# THE PROBLEM
Find every line in the data below that contains the string "Temer", and copy each one. Case counts.

BEGIN DATA SHOWN

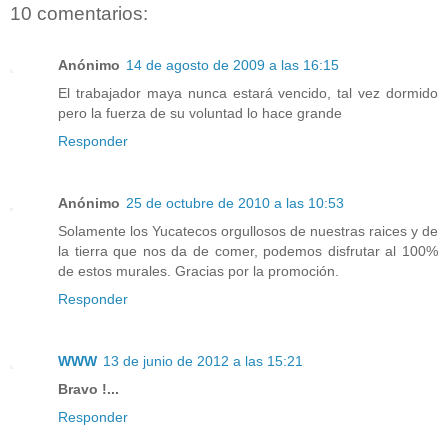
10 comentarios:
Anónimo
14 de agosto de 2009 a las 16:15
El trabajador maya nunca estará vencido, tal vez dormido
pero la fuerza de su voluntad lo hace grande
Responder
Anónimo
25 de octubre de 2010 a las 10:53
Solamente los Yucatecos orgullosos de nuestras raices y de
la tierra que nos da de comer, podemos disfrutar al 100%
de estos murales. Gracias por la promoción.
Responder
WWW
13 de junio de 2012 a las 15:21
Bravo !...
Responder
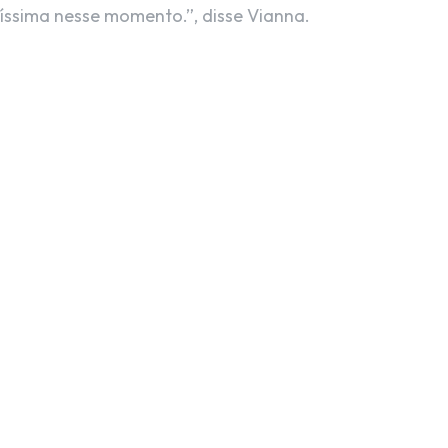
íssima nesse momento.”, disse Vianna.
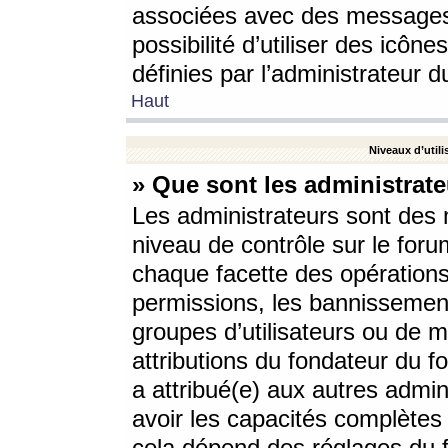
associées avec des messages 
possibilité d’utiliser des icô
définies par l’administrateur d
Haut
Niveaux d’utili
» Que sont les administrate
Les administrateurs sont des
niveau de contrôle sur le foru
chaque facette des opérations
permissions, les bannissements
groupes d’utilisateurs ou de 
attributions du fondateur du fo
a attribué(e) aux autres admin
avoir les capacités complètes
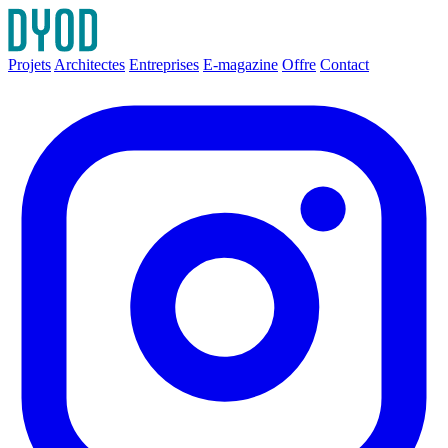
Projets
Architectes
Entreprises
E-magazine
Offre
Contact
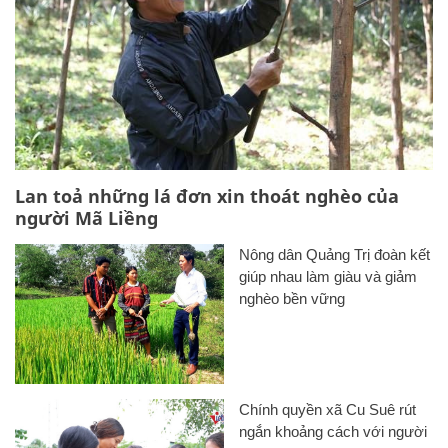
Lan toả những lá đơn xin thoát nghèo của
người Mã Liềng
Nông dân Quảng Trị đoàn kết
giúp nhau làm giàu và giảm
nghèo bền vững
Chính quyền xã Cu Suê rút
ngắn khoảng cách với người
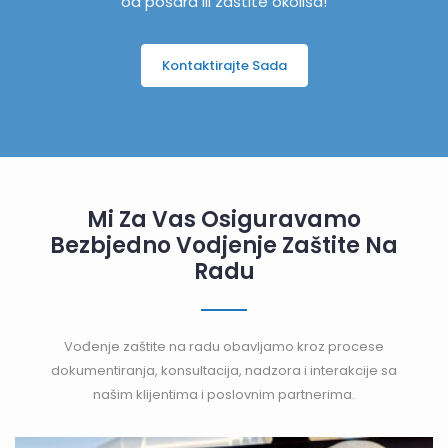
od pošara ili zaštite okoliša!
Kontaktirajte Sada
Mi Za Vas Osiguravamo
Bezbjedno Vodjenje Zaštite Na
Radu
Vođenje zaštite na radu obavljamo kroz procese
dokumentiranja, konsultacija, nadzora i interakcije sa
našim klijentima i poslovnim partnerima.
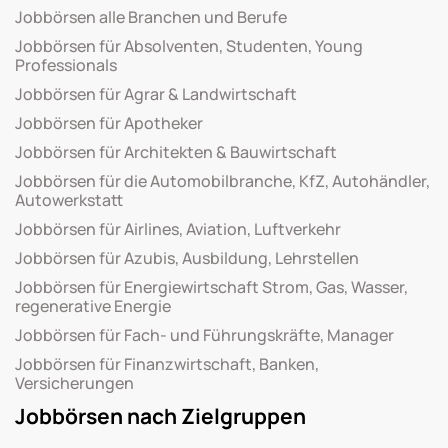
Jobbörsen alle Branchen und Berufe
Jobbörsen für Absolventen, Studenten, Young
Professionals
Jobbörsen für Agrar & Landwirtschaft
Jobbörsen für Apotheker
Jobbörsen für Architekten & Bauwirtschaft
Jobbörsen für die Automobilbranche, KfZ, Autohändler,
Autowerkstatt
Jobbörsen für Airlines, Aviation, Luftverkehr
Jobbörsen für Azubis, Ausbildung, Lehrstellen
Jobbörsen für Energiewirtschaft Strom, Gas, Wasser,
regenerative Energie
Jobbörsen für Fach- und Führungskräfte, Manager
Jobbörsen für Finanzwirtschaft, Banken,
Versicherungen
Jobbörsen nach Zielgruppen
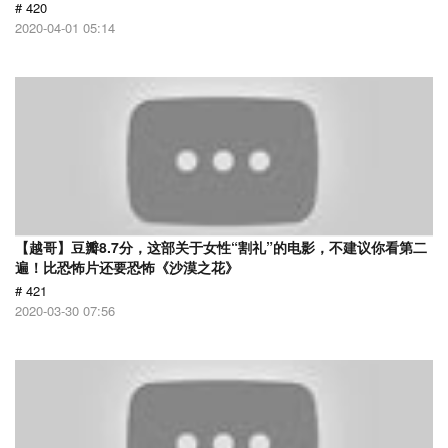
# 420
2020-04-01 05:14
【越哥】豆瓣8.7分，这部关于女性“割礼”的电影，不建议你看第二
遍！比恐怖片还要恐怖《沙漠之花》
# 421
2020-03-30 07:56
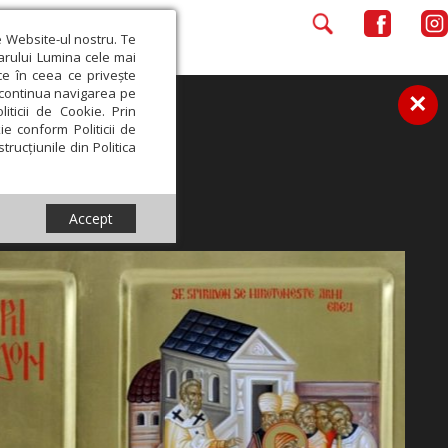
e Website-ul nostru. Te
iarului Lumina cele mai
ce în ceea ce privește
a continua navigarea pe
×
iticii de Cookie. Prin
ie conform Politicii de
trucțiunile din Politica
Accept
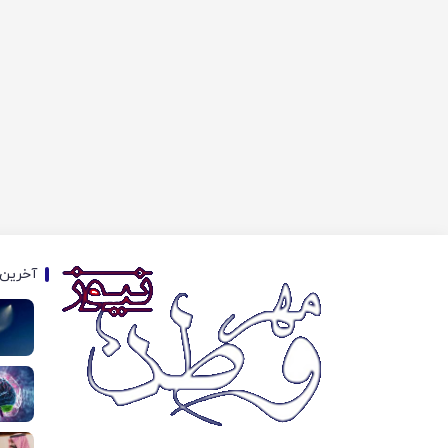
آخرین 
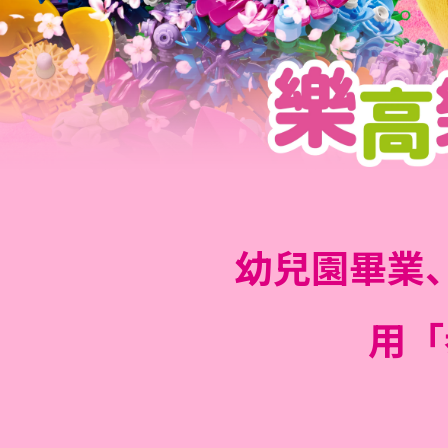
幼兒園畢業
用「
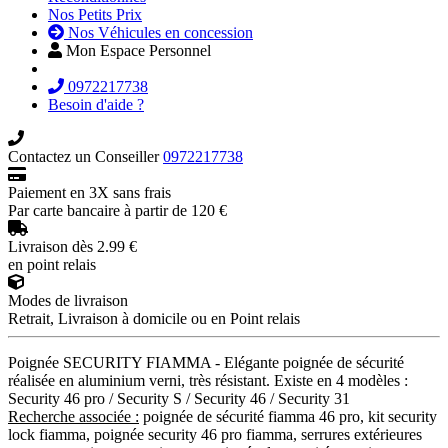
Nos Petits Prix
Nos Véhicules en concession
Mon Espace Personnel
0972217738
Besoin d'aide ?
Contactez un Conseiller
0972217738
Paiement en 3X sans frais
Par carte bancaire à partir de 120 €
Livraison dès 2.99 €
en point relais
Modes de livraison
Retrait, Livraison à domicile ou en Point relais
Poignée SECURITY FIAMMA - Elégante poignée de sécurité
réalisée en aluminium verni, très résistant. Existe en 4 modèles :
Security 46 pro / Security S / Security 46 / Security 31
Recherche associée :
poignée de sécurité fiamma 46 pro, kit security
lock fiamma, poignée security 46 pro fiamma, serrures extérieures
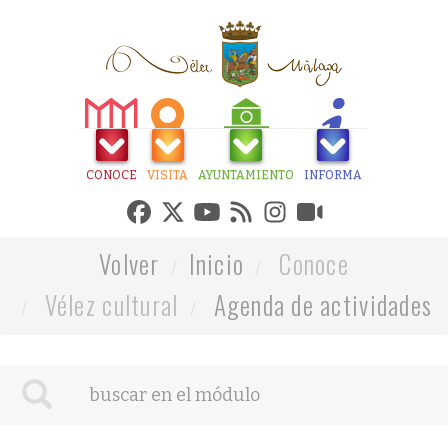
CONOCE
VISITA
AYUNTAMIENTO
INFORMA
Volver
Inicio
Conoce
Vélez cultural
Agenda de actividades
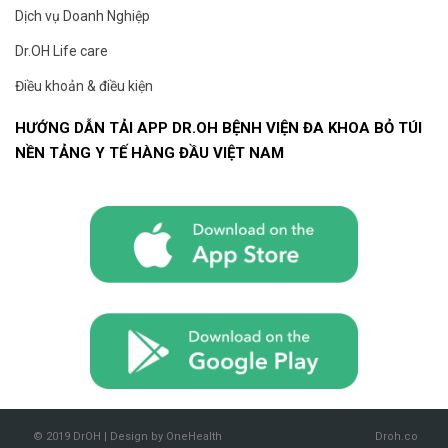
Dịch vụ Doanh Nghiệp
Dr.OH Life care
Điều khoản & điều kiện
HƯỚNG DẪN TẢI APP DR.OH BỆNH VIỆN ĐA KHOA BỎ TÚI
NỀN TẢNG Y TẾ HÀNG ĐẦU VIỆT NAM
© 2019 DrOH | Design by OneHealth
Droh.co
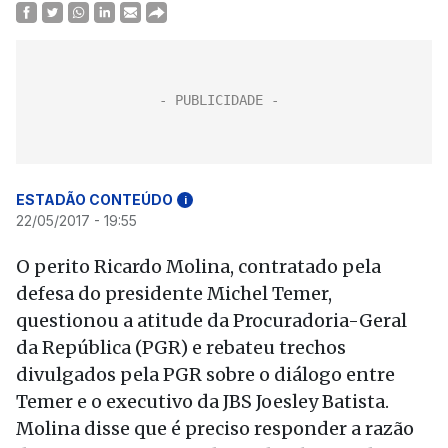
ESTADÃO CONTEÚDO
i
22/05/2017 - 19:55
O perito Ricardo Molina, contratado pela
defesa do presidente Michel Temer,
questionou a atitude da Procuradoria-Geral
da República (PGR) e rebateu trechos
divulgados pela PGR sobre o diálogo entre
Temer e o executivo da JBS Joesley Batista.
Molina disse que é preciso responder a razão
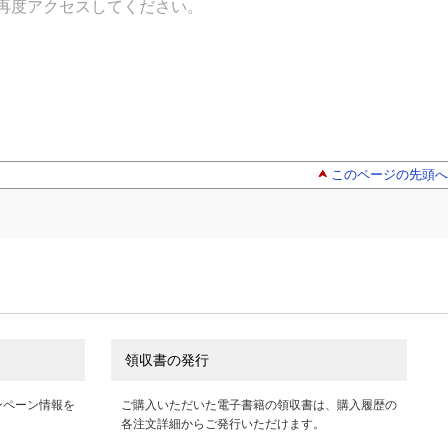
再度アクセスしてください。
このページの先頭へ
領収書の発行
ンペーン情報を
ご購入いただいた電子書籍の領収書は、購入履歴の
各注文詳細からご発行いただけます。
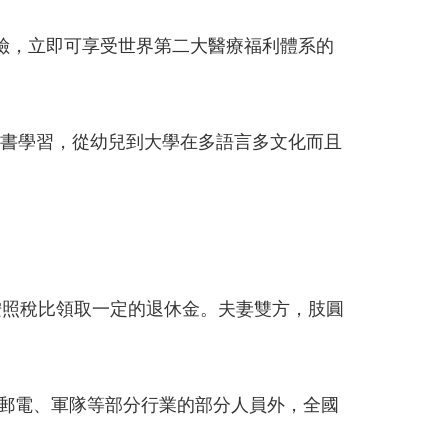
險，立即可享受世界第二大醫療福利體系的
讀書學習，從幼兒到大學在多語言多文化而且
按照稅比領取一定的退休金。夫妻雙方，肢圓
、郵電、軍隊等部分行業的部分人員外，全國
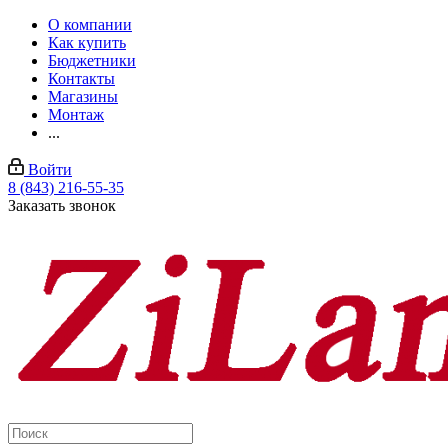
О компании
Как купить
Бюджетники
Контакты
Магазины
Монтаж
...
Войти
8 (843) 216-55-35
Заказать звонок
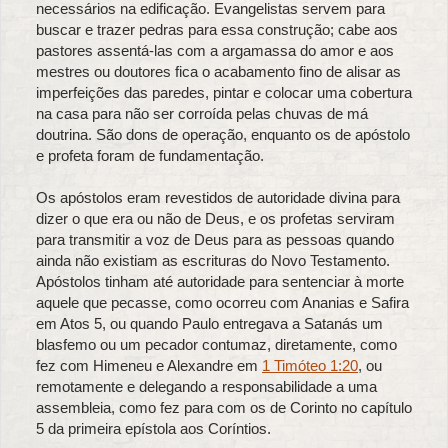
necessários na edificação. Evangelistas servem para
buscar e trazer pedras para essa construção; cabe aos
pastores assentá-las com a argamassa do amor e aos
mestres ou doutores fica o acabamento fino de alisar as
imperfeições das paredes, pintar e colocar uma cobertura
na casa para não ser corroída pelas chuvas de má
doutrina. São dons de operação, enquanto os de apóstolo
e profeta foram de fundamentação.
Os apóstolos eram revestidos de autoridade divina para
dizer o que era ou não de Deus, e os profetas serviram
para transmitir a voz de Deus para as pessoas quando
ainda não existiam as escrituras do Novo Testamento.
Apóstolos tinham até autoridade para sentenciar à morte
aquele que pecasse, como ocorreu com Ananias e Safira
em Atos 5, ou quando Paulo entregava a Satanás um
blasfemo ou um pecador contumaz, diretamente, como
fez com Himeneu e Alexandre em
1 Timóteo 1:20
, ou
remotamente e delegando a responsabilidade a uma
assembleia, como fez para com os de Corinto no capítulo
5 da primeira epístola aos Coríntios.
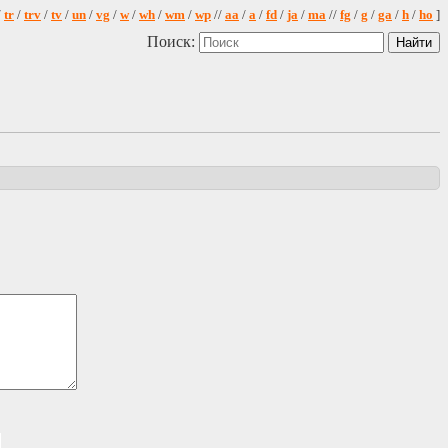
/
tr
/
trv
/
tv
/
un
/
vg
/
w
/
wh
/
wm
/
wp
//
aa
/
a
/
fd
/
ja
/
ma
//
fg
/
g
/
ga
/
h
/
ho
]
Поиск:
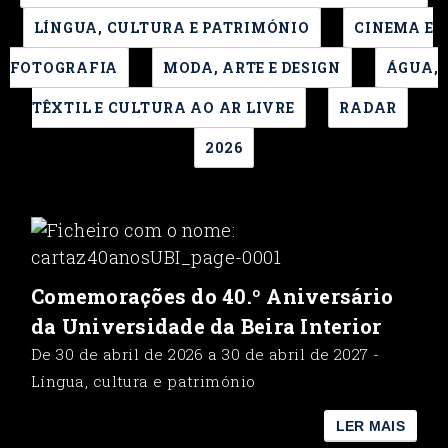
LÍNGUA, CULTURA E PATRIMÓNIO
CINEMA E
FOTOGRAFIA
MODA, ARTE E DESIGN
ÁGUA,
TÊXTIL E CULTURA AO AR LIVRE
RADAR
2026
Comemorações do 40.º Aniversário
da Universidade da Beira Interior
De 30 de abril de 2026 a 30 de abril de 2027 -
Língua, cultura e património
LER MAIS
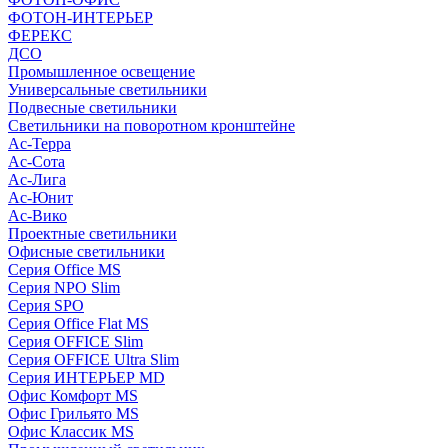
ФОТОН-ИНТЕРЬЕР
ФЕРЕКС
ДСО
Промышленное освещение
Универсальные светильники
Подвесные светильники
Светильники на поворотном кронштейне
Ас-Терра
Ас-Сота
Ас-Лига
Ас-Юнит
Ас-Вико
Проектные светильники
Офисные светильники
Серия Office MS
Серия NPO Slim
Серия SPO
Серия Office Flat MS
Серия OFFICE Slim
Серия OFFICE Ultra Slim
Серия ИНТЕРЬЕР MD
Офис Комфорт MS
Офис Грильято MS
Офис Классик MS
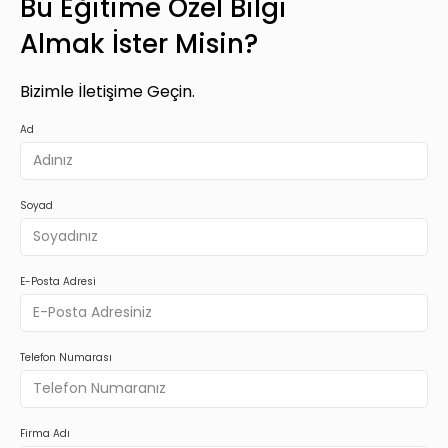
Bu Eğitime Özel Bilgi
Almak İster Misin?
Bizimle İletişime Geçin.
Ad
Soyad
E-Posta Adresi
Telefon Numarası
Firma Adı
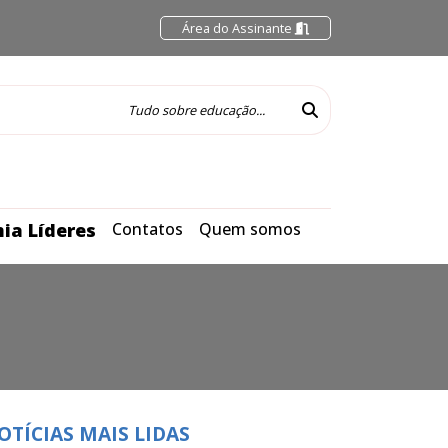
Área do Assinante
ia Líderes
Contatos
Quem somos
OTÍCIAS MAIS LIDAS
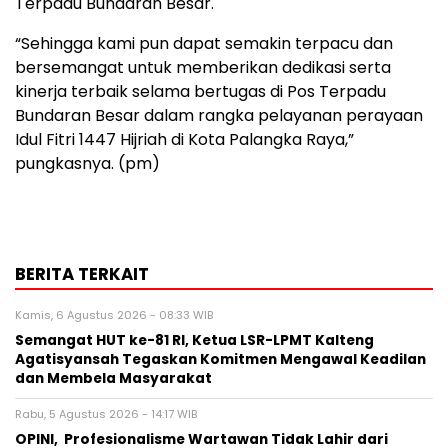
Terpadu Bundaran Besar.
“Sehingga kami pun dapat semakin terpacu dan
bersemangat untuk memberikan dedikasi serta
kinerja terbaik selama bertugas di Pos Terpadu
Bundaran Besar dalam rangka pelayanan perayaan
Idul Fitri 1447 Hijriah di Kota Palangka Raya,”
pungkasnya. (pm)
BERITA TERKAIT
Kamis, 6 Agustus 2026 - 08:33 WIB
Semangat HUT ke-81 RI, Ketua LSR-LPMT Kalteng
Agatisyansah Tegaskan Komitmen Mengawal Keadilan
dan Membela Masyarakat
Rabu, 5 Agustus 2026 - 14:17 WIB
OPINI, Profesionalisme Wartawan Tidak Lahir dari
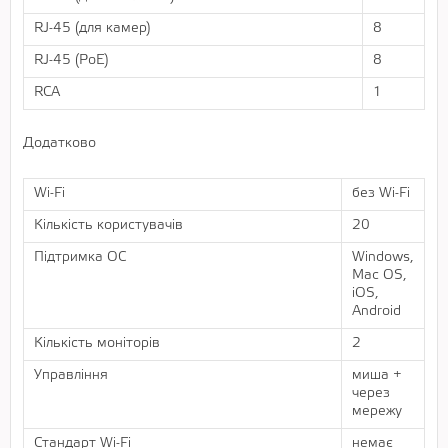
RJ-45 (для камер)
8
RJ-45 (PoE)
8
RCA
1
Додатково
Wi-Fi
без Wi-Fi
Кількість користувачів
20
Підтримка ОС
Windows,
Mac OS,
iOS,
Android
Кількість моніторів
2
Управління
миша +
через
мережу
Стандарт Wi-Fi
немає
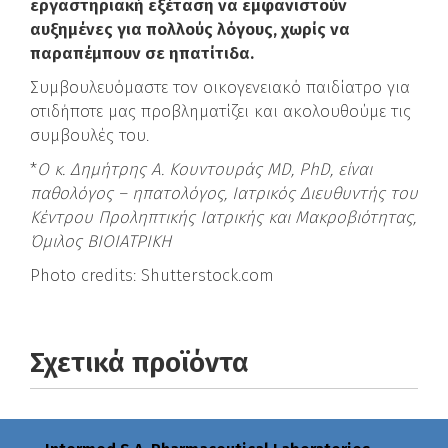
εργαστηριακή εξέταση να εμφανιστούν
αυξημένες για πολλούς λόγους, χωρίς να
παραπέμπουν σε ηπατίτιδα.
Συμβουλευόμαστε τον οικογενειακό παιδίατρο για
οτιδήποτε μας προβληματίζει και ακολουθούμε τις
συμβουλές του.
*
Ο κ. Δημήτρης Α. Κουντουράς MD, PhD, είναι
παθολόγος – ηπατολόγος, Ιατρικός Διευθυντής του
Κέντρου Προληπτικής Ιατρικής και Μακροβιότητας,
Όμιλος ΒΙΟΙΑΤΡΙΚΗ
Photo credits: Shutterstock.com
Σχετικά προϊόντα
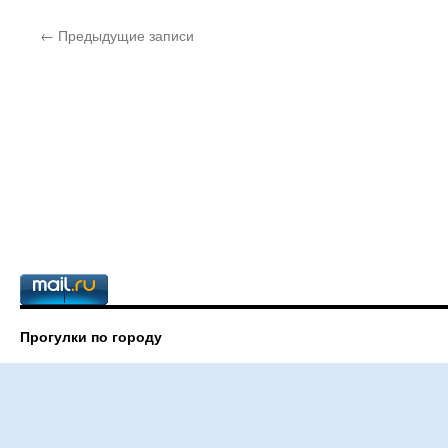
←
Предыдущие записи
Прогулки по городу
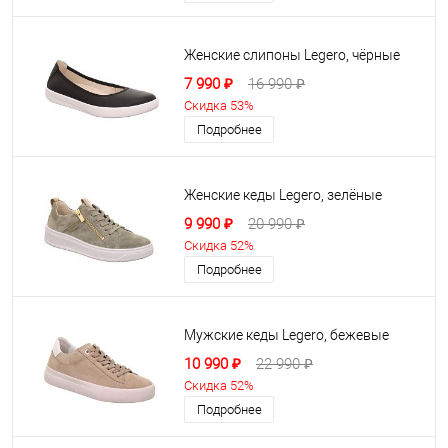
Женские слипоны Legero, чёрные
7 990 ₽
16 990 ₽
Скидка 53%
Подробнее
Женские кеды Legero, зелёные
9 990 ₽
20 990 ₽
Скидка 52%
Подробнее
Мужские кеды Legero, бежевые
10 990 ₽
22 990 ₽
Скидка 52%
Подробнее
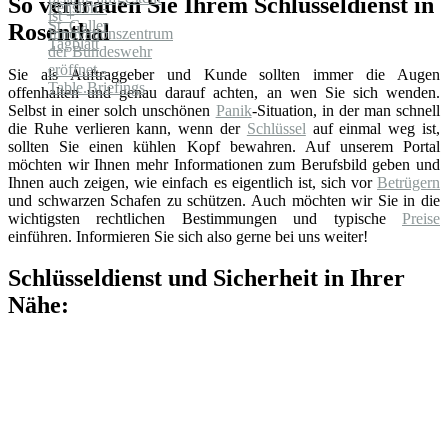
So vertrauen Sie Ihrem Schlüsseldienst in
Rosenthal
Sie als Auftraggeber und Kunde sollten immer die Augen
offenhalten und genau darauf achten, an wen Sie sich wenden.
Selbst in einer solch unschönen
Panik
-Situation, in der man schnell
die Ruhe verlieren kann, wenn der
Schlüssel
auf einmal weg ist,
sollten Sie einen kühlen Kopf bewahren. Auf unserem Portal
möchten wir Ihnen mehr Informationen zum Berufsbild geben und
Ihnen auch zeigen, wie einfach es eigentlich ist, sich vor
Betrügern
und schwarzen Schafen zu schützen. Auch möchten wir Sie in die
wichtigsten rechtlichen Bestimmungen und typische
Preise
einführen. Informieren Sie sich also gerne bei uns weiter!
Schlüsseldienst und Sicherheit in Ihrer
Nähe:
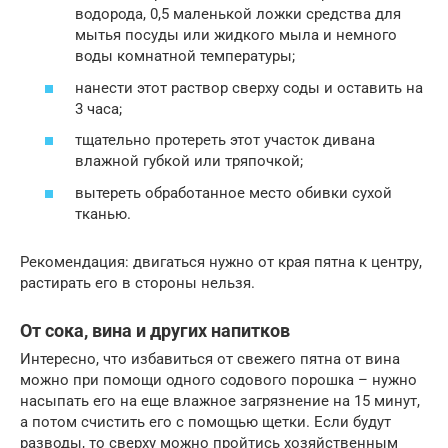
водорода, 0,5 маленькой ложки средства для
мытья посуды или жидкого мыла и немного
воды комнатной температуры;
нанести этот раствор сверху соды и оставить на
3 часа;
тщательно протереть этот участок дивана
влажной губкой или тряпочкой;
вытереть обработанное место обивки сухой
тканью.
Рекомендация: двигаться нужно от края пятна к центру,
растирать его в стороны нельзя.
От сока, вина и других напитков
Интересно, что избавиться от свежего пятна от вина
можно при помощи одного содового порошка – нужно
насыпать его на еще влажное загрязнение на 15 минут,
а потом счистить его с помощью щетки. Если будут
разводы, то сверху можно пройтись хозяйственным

END DATA SHOWN

# WRITTEN REPLY
defesa do presidente Michel Temer,
Temer e o executivo da JBS Joesley Batista.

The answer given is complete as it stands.